Uh...bad start for the year.

I was travelling - in the East Coast, in frigid winter - hence couldn't pen down my thoughts after Thursday market close.

This week has been as bad as it could be! On top of the ISM data and oil price shock early this week, job data which came in on Friday confirmed every one's worst fears. 5% joblessness rates and a mere 18,000 addition in December (as against an average 110,000+ in normal times!) REALLY confirms economic slow down. On top of this, we had bad news from every end - National City cutting 800 more jobs, another prominent CEO quitting (State Street Global Advisors), Retail layoffs, projected lay offs in MER and C.

Enough is enough (was that Mike Huckabee's or John Edwards's - both speak the same hardline tone anyway!). C'mon, it cannot be that bad. It's hard to think that en economy cruising at 4.9% annual growth rate in 1 quarter falls to deep recession the next. It's the market over-racting, typical of a period when people realize growth wont be as rosy as it was for the past 10 or 12 quarters. Biggest losers...the usual suspects - Retail, Home construction, automobiles & worst of all, Financial Services.

C, WB, JPM, MER, GS (!) all pummelled. I would say it's time to ENTER some of these stocks provided you're patient to wait. This sector is set for serious rebound once the market gets its bearings right.
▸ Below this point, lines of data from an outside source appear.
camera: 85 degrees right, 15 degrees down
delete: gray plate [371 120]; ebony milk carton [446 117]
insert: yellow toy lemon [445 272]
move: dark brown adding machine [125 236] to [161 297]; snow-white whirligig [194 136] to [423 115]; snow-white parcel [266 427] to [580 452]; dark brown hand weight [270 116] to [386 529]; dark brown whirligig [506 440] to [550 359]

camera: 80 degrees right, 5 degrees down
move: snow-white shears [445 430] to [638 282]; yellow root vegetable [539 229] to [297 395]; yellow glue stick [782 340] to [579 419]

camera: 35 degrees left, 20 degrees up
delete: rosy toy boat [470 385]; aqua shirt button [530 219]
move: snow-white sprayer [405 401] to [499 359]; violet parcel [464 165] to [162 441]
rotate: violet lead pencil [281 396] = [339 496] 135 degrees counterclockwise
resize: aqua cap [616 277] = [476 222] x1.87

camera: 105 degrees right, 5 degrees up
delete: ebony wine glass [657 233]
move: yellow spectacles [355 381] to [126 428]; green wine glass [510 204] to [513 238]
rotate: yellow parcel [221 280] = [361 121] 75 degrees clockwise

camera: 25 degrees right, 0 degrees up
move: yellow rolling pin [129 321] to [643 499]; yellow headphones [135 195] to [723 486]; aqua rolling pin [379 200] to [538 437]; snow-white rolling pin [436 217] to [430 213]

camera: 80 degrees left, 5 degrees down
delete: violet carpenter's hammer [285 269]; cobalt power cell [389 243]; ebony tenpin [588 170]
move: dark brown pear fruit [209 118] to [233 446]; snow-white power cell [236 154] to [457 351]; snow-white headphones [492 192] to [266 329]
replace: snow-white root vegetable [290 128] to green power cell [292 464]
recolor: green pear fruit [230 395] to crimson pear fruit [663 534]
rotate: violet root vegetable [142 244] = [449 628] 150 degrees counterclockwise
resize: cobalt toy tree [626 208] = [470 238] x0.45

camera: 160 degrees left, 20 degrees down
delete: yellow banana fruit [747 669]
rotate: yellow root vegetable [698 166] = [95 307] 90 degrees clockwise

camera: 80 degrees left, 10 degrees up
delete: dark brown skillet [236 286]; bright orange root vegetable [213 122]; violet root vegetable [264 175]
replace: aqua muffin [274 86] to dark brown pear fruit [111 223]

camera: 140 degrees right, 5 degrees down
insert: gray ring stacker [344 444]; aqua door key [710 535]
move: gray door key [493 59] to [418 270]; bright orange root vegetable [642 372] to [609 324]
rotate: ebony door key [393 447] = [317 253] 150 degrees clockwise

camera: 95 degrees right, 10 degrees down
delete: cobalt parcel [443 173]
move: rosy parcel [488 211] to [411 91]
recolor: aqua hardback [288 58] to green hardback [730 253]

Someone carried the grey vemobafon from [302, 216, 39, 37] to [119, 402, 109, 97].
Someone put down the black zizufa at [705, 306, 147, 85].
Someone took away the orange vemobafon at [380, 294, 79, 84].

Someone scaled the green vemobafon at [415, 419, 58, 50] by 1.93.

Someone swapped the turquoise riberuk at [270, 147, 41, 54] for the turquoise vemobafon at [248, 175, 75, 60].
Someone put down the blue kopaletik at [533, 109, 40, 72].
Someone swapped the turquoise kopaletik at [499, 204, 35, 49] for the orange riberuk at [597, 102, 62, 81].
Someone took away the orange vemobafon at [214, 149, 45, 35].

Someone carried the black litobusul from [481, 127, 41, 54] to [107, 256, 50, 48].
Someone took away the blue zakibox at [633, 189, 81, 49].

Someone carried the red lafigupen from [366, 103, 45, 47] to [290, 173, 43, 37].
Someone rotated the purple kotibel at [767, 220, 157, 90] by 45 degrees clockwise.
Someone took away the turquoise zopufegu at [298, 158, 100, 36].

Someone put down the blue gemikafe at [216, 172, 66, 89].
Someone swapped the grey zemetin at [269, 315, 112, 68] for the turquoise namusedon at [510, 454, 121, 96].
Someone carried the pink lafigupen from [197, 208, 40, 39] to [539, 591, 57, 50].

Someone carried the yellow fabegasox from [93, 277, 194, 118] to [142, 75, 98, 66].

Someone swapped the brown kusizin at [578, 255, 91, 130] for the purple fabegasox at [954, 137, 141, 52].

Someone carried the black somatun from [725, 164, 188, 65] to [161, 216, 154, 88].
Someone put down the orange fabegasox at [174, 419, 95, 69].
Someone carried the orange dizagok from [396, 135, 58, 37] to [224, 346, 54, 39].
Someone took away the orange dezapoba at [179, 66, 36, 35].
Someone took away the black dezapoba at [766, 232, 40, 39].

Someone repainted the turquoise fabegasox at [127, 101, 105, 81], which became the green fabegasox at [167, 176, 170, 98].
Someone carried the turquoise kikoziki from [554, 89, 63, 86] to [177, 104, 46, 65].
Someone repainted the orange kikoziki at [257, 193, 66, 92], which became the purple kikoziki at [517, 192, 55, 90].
As a hedge, keep equal bets on a mix of the following: Quasi-sovereign income/bond funds, Large-cap pharma, Staple consumer (KO, MO, JNJ).

Always remember - rain or shine, you place your bets right and smart!

2 comments:

Anonymous said...

Witrh clear signs of joblessness increasing and manufacturing declining, I am surprised that you are still bullich on this economy.

Coming to my own selfish point, I have a lot of WBs at 41. Should I exit or hold? Do you think its wise to average out and lower my purchase price?

Pro @ markets said...

I do agree indicators look bullish - but the economy has more strength that it seems now. Hold on and you will see some stability in 1-2 months...it will be a long slow down period though.

WB - I know you are worried with it at 35-36 now. I would recommend strongly that you HOLD - ready for a 12-month holding period. If you are not brave enough to leave it unhedged, hedge it with some investment in medium-long term highgrade corporate/sovereign bonds & staple consumer stocks.